Many small businesses reach a point where they would benefit from some extra capital to get them through growing pains more effectively, from staffing and HR hurdles to inventory and cash flow limitations. Deciding which option is the smartest financial move for you can be challenging and requires careful consideration. Should you borrow money that you must pay back with interest? Should you look to secure funding from small business investors via equity financing that will, at least temporarily, have a small stake in your company?
Choosing Between Debt Financing and Small Business Investors
Let’s take a quick look at the main differences between debt and equity financing. Debt financing can be a simple arrangement where you can quickly receive the money you need, and you will be responsible for paying the principal of the loan with interest by an agreed upon date.
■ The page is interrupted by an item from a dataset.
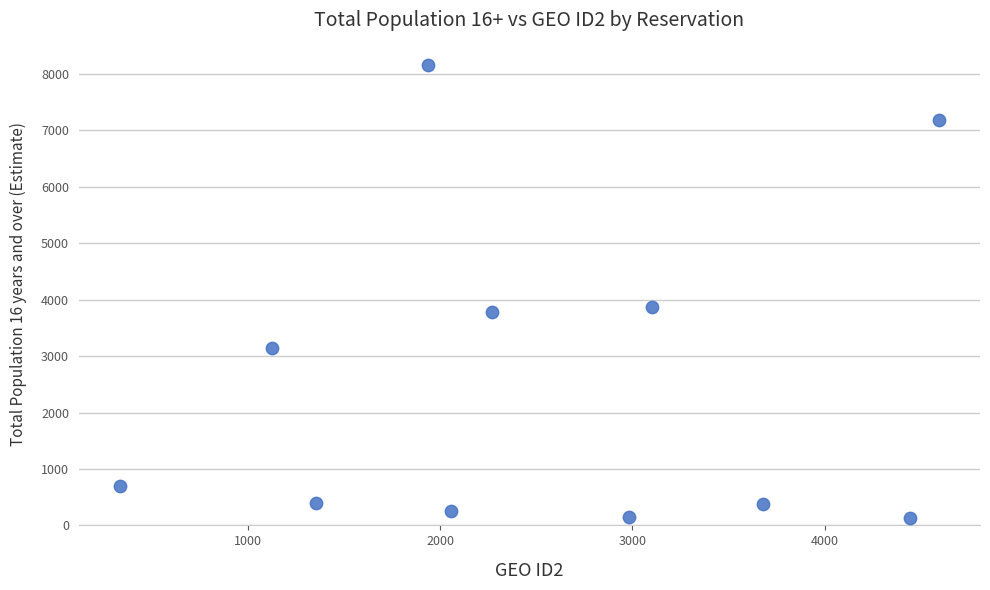

What is the range of X values (max minus min)?

4260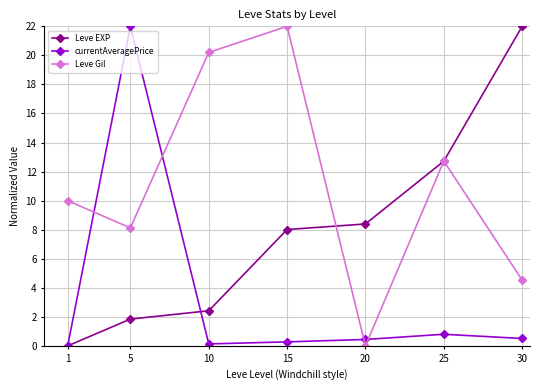

Read the Leve EXP value at 5.

1.8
Whether your business fails or succeeds, you retain this responsibility. Equity financing involves sharing a percentage of your profits for a predetermined amount of time as well as potentially handing over a piece of ownership and some decision-making power in your business. Keep in mind whatever you give up in equity ownership is usually made up by what small business investors bring to the table like experience, connections and wisdom. At least, that’s a good reminder that the discussion and discovery process is as important for the SMB owners to evaluate the investors as it is vice versa. Sure, if your business succeeds the investors will have a share of the profits. However, if your business fails, they will lose their investment, while you the business owner are not indebted.
Questions and Considerations:
Here are the five questions and considerations to help guide your decision:
- Are you an established business with excellent credit?:
If your credit-worthiness is an issue, you may have difficulty securing a loan without paying an exceptionally high interest rate as well as additional fees. In this case, looking for small business investors to provide equity-based financing may be a better option for you.
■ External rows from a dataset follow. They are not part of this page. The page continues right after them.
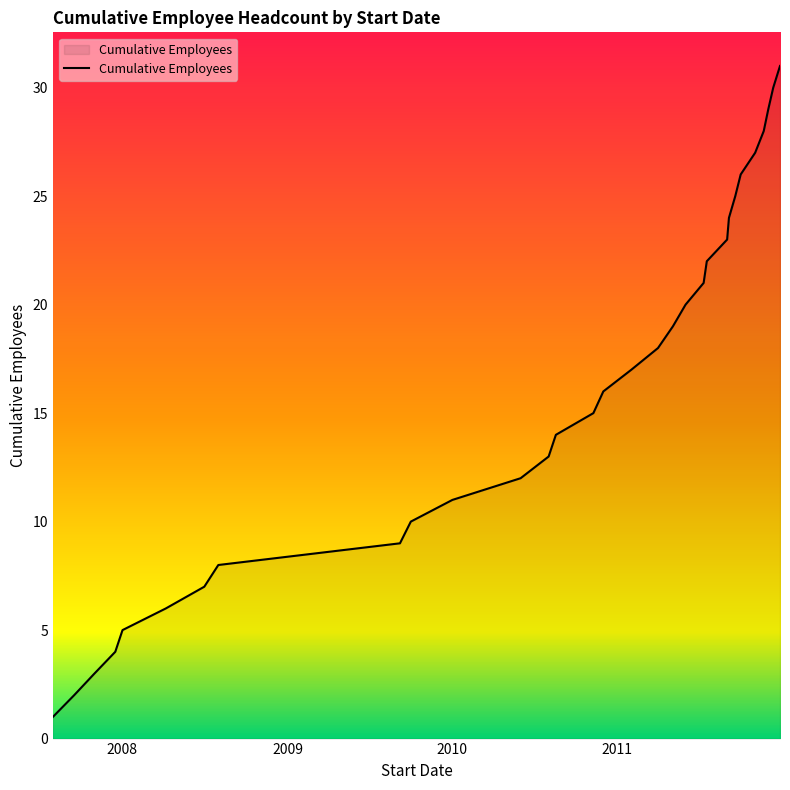

What is the maximum value shown in the chart?

31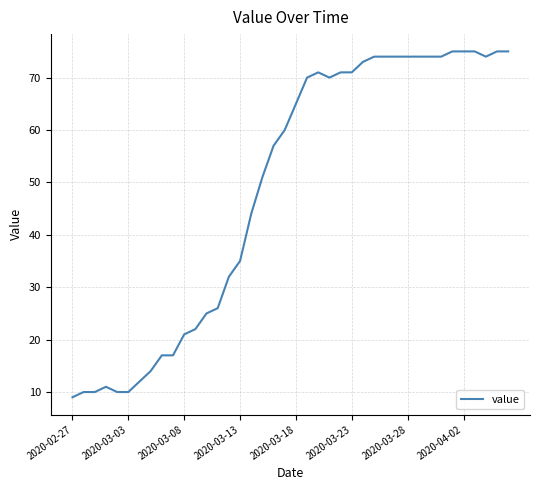

What is the smallest value displayed?

9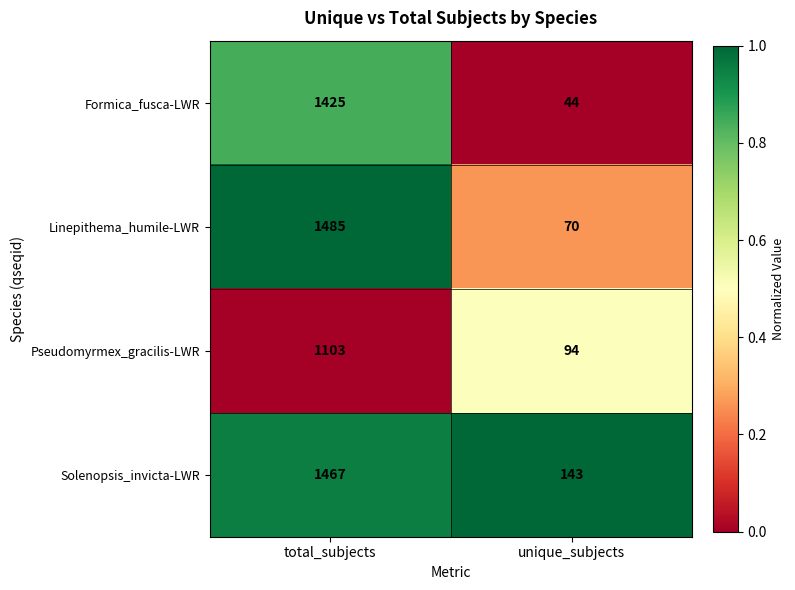

What is the sum of all Linepithema_humile-LWR values?

1555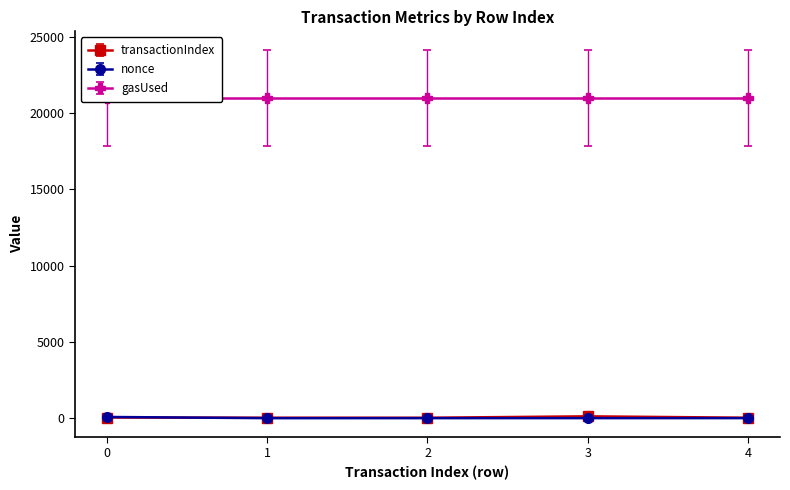

True or false: nonce has more than 2 interior local peaks.

False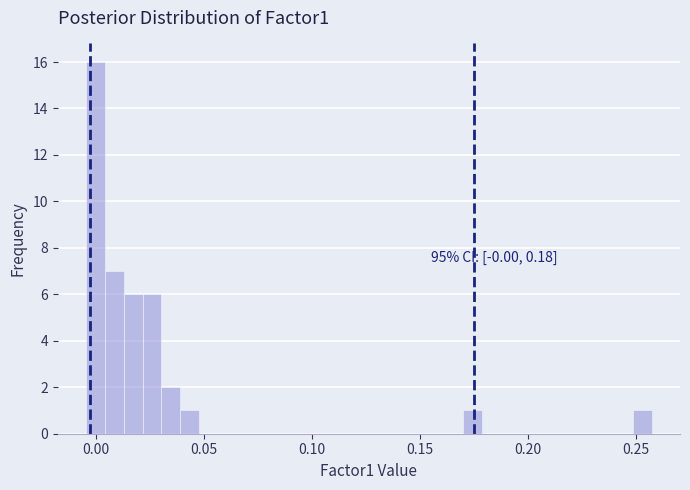

Read against the x-axis, roughly where is the centre of the tallest bar?

0.000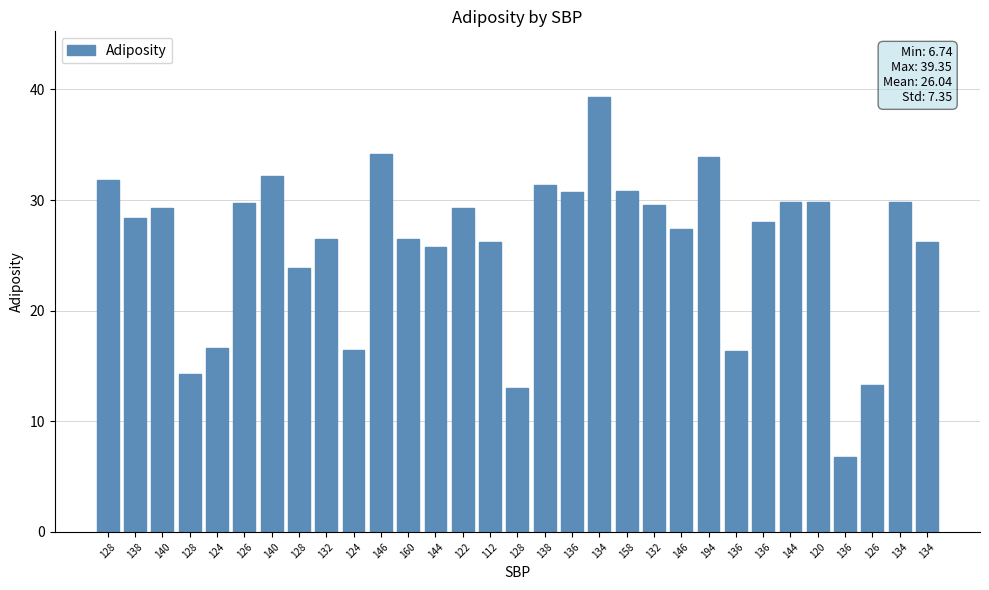

What is the label of the 5th bar from the left?

124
- Are you comfortable with sharing some decision-making power in your business?:
If you are adamantly opposed to sharing any control of your business operations and management, you may want to stick with a loan. But if you think your business could benefit from the leadership and experience offered by an equity partner, and you are comfortable sharing control, partnering with small business investors could be the first step in generating new growth for your business.
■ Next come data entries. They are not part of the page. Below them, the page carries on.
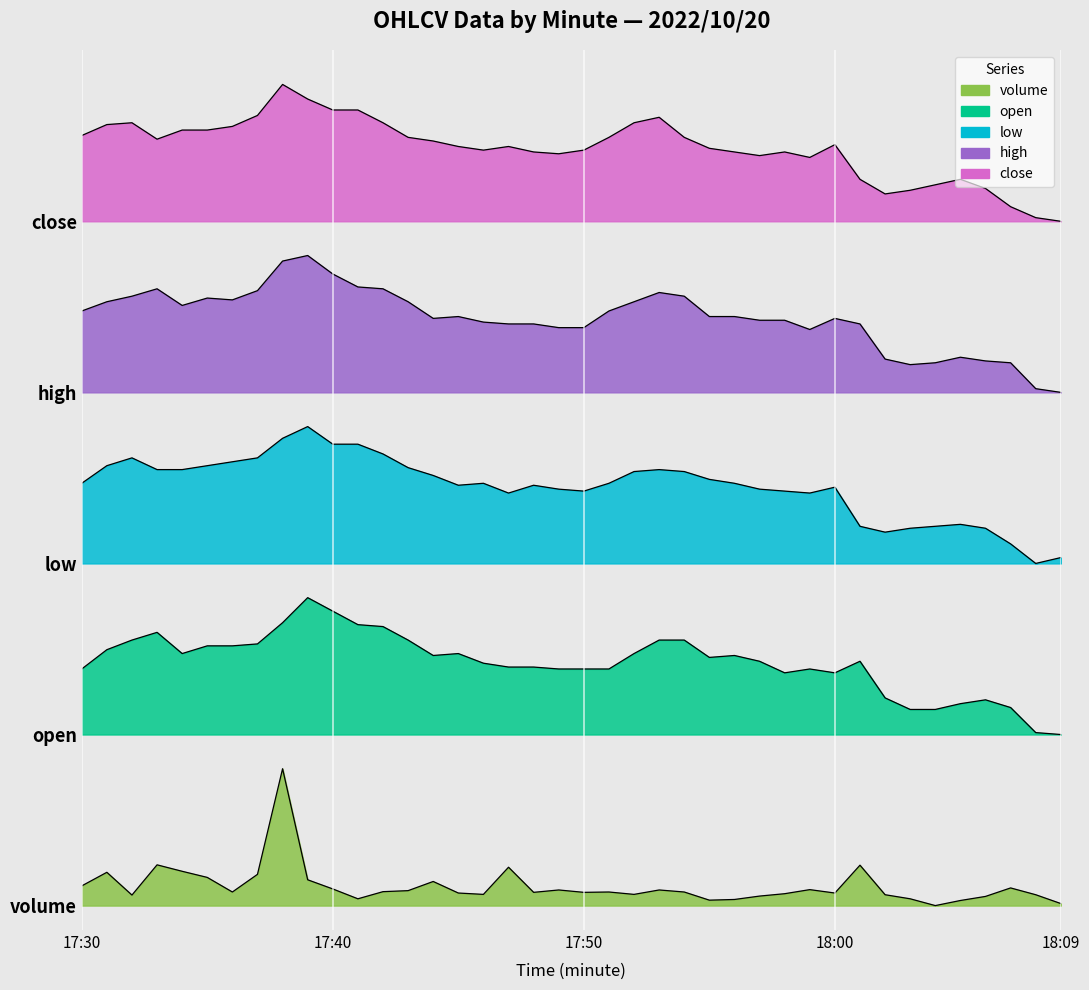

Reading left to right, what are all the values shown in this chart?

close: 17:30=6.3	17:31=6.4	17:32=6.4	17:33=6.3	17:34=6.3	17:35=6.3	17:36=6.4	17:37=6.5	17:38=6.7	17:39=6.6	17:40=6.5	17:41=6.5	17:42=6.4	17:43=6.3	17:44=6.3	17:45=6.2	17:46=6.2	17:47=6.2	17:48=6.2	17:49=6.2	17:50=6.2	17:51=6.3	17:52=6.4	17:53=6.5	17:54=6.3	17:55=6.2	17:56=6.2	17:57=6.1	17:58=6.2	17:59=6.1	18:00=6.2	18:01=5.9	18:02=5.8	18:03=5.9	18:04=5.9	18:05=5.9	18:06=5.9	18:07=5.7	18:08=5.6	18:09=5.6
high: 17:30=4.9	17:31=4.9	17:32=5.0	17:33=5.0	17:34=4.9	17:35=5.0	17:36=5.0	17:37=5.0	17:38=5.3	17:39=5.3	17:40=5.2	17:41=5.1	17:42=5.0	17:43=4.9	17:44=4.8	17:45=4.8	17:46=4.8	17:47=4.8	17:48=4.8	17:49=4.7	17:50=4.7	17:51=4.9	17:52=4.9	17:53=5.0	17:54=5.0	17:55=4.8	17:56=4.8	17:57=4.8	17:58=4.8	17:59=4.7	18:00=4.8	18:01=4.8	18:02=4.5	18:03=4.4	18:04=4.4	18:05=4.5	18:06=4.5	18:07=4.4	18:08=4.2	18:09=4.2
low: 17:30=3.5	17:31=3.6	17:32=3.7	17:33=3.6	17:34=3.6	17:35=3.6	17:36=3.6	17:37=3.7	17:38=3.8	17:39=3.9	17:40=3.8	17:41=3.8	17:42=3.7	17:43=3.6	17:44=3.5	17:45=3.4	17:46=3.5	17:47=3.4	17:48=3.4	17:49=3.4	17:50=3.4	17:51=3.5	17:52=3.6	17:53=3.6	17:54=3.6	17:55=3.5	17:56=3.5	17:57=3.4	17:58=3.4	17:59=3.4	18:00=3.4	18:01=3.1	18:02=3.1	18:03=3.1	18:04=3.1	18:05=3.1	18:06=3.1	18:07=3.0	18:08=2.8	18:09=2.8
open: 17:30=1.9	17:31=2.1	17:32=2.2	17:33=2.2	17:34=2.1	17:35=2.1	17:36=2.1	17:37=2.1	17:38=2.3	17:39=2.5	17:40=2.4	17:41=2.3	17:42=2.3	17:43=2.2	17:44=2.0	17:45=2.1	17:46=2.0	17:47=2.0	17:48=2.0	17:49=1.9	17:50=1.9	17:51=1.9	17:52=2.1	17:53=2.2	17:54=2.2	17:55=2.0	17:56=2.0	17:57=2.0	17:58=1.9	17:59=1.9	18:00=1.9	18:01=2.0	18:02=1.7	18:03=1.6	18:04=1.6	18:05=1.7	18:06=1.7	18:07=1.6	18:08=1.4	18:09=1.4
volume: 17:30=0.2	17:31=0.3	17:32=0.1	17:33=0.3	17:34=0.3	17:35=0.2	17:36=0.1	17:37=0.3	17:38=1.1	17:39=0.2	17:40=0.1	17:41=0.1	17:42=0.1	17:43=0.1	17:44=0.2	17:45=0.1	17:46=0.1	17:47=0.3	17:48=0.1	17:49=0.1	17:50=0.1	17:51=0.1	17:52=0.1	17:53=0.1	17:54=0.1	17:55=0.0	17:56=0.1	17:57=0.1	17:58=0.1	17:59=0.1	18:00=0.1	18:01=0.3	18:02=0.1	18:03=0.1	18:04=0.0	18:05=0.0	18:06=0.1	18:07=0.1	18:08=0.1	18:09=0.0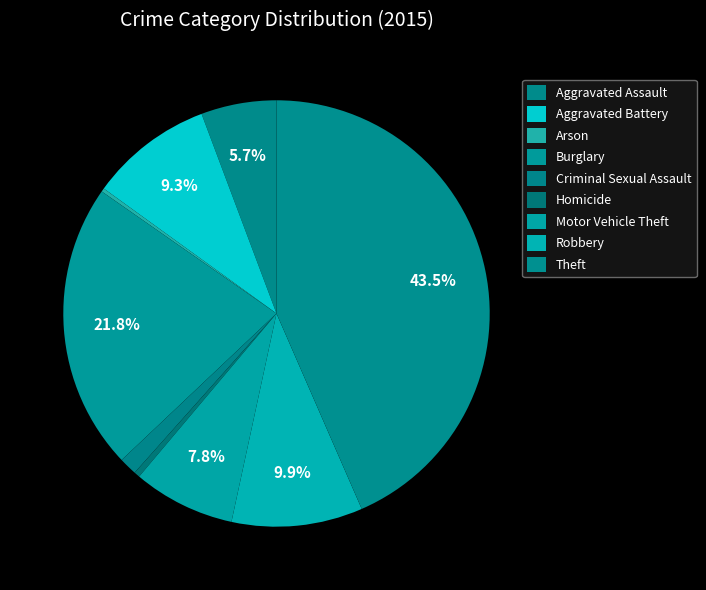

What percentage is the Aggravated Assault slice, to the nearest percent?

6%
- Do you need financing right away or do you have time?:
If you need immediate access to cash, you should choose debt financing. Some business loans can be set up in a matter of days or even hours. Finding the right small business investors is a process that should definitely not be rushed.
- How much capital do you need to raise?:
If you need to raise a large amount of money, your best option is probably to leverage equity. Small business investors tend to be better suited to provide substantial investments of capital, while banks maybe be wary of loaning large sums of money.
- Are you interested in more than raising capital?:
In addition to securing funds, are you also interested in gaining access to professional contacts, expertise, wisdom and leadership? If you are interested in mentorship or guidance, partnering with the right small business investors lets you tap into a wealth of knowledge, which can make a huge difference in the long-term success of your business. If your only interest, however, is in getting an influx of cash, then debt financing may be the right choice for your business.
There are many deciding factors to consider when you are choosing the best financing options for your small business. How do you determine what’s right for you? The choice may be complicated, but it doesn’t have to be difficult. The decision process is different for every business, but if you carefully examine each option in context with your business’ needs, you’ll soon be on your way to making the right financial decision.